For index error you need something far away. How far? The parallax between the two lines of sight in the sextant should be smaller than your acceptable error in determination of the index error. For a Davis Mk III, I would say +/- 1' is good enough for index error. The distance between the two lines of sight is roughly 8 cm. So we need a distance such that 8 cm subtends an angle as seen from "out there" that is smaller than 1'. An angle of 1' is a ratio of 1/3437, so we need a distance that is greater than 3437 multiplied by 8 cm which implies a distance greater than about 275 meters. Find a building wall or an antenna or any other terrestrial feature that is further away than that and has a sharp, clear edge. Use that as a substitute for a horizon. If the sharp edge is vertical, hold the sextant horizontal. Of course, if you prefer accuracy five times better in the index error, then you would look for an edge that is five times further away.

Other options:

• Use Venus or Jupiter (or a bright star, but planets are better since their images usually have better definition in our eyes). Hold the sextant vertical and place the direct and reflected images side-by-side. If you cannot see them both at once, sweeping quickly left to right and back will reveal the vertical offset.

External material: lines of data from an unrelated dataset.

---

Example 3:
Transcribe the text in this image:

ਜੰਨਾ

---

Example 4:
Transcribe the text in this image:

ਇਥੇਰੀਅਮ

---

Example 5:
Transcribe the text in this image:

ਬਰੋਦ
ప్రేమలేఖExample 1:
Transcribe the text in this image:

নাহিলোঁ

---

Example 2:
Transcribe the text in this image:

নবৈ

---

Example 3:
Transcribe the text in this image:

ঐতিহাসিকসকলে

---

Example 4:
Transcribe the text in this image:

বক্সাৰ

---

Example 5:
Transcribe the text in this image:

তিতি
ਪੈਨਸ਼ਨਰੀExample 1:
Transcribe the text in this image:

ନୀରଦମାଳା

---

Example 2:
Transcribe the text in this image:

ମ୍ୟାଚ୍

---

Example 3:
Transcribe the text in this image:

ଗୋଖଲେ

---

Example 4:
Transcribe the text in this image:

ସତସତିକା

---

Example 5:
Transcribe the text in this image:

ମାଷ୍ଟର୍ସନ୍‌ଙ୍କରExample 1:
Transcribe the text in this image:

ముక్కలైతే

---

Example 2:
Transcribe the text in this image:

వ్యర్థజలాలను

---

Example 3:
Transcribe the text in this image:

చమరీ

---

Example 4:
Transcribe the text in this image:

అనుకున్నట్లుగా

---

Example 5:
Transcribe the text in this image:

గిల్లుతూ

• Look for a freshly-formed contrail from a jet flying high overhead. If it's producing a contrail that's nearly guaranteed to be far enough away even for a very fine index error test. Or if you can track steadily, use the aircraft's wings or fuselage directly as a horizon substitute. Normal cruising altitude for airliners is about 10 km which is farther away than the sea horizon as seen from most small boats.

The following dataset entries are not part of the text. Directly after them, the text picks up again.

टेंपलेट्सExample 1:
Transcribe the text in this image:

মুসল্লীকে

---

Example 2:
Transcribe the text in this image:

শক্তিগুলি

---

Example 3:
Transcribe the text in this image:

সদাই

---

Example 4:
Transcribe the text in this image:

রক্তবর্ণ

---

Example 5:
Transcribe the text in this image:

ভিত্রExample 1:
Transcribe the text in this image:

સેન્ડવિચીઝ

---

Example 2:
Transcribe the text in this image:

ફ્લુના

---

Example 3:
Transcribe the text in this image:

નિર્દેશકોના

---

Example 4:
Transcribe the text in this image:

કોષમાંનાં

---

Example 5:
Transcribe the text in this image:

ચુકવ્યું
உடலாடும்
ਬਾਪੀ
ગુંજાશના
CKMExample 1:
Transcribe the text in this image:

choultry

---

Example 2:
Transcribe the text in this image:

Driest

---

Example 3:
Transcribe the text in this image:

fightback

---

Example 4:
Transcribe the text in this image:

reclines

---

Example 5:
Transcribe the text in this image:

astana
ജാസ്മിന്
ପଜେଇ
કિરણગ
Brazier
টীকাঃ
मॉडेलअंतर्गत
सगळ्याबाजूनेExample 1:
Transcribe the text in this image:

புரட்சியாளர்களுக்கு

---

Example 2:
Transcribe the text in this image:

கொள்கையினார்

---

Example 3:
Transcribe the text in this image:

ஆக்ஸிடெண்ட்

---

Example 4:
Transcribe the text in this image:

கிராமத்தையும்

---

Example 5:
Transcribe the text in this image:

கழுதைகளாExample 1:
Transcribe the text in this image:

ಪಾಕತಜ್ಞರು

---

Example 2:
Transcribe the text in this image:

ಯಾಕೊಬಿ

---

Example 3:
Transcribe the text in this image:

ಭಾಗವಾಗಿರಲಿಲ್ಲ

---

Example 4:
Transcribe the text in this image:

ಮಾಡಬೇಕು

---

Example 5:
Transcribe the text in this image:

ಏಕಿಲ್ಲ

• Use the Sun test, which you are apparently familiar with, on the Moon. Just be sure to use the edges from cusp to cusp (along the north-south axis of the Moon) if it's less than half full. Better yet, wait for full moon.

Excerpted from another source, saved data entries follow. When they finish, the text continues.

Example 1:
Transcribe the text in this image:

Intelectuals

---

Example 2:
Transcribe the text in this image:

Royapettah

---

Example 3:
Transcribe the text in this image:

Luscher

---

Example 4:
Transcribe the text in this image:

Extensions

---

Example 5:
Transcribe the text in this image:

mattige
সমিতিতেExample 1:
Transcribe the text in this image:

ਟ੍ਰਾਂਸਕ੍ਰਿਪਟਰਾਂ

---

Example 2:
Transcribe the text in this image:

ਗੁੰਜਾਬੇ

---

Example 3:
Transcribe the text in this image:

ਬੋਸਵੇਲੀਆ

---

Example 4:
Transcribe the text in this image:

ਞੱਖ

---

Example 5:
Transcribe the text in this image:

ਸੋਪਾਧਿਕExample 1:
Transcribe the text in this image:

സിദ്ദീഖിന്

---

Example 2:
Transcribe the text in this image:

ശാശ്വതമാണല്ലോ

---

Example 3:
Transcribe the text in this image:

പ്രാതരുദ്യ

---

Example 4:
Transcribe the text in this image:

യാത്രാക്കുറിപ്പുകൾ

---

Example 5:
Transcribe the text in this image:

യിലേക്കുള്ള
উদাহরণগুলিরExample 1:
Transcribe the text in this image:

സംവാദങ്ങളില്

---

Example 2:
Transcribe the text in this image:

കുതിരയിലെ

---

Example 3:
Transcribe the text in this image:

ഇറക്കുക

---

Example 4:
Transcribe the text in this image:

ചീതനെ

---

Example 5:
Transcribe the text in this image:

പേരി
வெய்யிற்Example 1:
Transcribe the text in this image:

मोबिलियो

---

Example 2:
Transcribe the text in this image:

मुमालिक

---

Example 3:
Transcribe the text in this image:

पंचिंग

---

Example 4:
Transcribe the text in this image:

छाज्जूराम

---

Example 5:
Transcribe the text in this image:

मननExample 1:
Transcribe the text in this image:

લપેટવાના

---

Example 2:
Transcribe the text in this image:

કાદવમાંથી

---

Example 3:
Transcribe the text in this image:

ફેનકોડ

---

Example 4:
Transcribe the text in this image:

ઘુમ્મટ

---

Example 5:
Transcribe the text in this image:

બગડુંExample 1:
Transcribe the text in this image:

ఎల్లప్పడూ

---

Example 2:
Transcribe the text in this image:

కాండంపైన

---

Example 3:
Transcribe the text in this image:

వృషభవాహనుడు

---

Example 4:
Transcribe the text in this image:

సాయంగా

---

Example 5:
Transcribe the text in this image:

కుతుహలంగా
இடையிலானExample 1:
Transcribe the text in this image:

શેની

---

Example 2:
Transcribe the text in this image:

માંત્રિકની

• If you have access to a long hallway and a decent carpenter's laser, place the sextant on a table and aim the laser through the eyepiece end of the sextant so that part of the beam travels direct through the horizon side and part bounces to the index mirror. You'll get two beams of light coming out. Measure the spacing between them a few meters from the sextant and then again some tens of meters away. If it's the same, the beams are parallel and at that point you can read off the index error.